Everything in the listing below needs restating exactly, apart from the pictures.

BEGIN

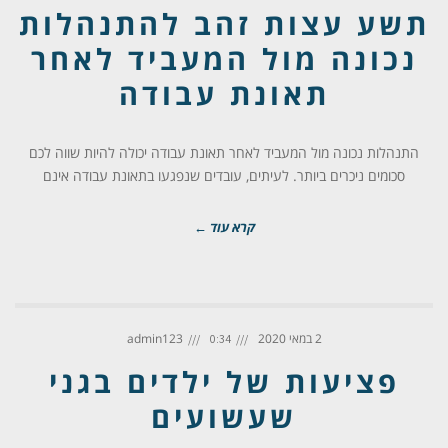
תשע עצות זהב להתנהלות
נכונה מול המעביד לאחר
תאונת עבודה
התנהלות נכונה מול המעביד לאחר תאונת עבודה יכולה להיות שווה לכם
סכומים ניכרים ביותר. לעיתים, עובדים שנפגעו בתאונת עבודה אינם
קרא עוד ←
2 במאי 2020
admin123
0:34
פציעות של ילדים בגני
שעשועים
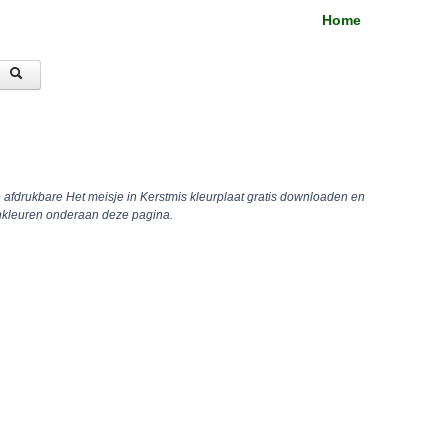
Home
e afdrukbare Het meisje in Kerstmis kleurplaat gratis downloaden en
inkleuren onderaan deze pagina.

END

Response area –
תשע עצות זהב להתנהלות
נכונה מול המעביד לאחר
תאונת עבודה
התנהלות נכונה מול המעביד לאחר תאונת עבודה יכולה להיות שווה לכם
סכומים ניכרים ביותר. לעיתים, עובדים שנפגעו בתאונת עבודה אינם
קרא עוד ←
2 במאי 2020
admin123
0:34
פציעות של ילדים בגני
שעשועים
Home
e afdrukbare Het meisje in Kerstmis kleurplaat gratis downloaden en
inkleuren onderaan deze pagina.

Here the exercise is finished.